Aspen’s Little Known Smuggler Mine
While thousands of locals and visitors hike up Smuggler Road year-round, few have taken a tour of the mine that lies beneath the road. Aspen was first founded as a mining town and it’s population in 1887 was 3x what it is today. In 1894 the largest silver nugget in the world was uncovered in the Smuggler Mine. Weighing 2,054 pounds and 93% pure silver, the nugget had to be broken into three pieces in order to be maneuvered up the mine shaft.
The mine is listed on the National Registry of Historical Places and tours are offered into the mine. You’ll go 1,200 feet inside where you can see the relics of tracks, timbers, carts and lanterns used by the miners.
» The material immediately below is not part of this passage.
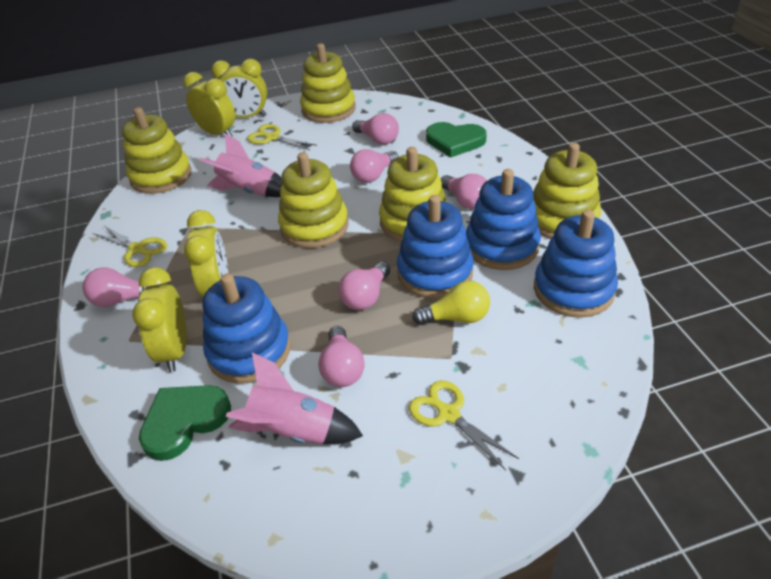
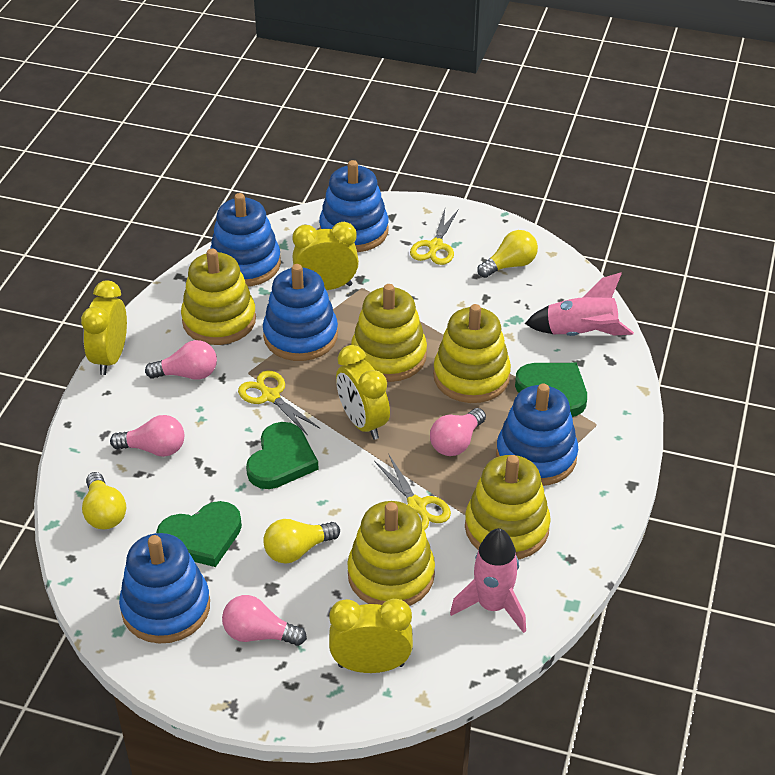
blue stacking toy: 4 -> 5
green heart: 2 -> 3
pink light bulb: 6 -> 4
yellow light bulb: 1 -> 3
If you’re lucky, Jay Parker will lead your tour. Jay continues to work the mine and loves to share stories about it and Aspen. His truck sports a bumper sticker…”if you can’t grow it – blow it”. At 6 a.m. each 4th of July in Aspen, Jay fires a blast from the canon at the Smuggler Mine waking the town to the day’s celebrations.
When in Aspen, have you heard the noon whistle blow? It can be unnerving for first time visitors. No worries though as it’s just a hold-over from Aspen’s mining days. The noon whistle signaled lunch time for the miners and today it signals noon for the town. It can be heard up in the Hunter Creek Valley as the sound bounces off the valley walls.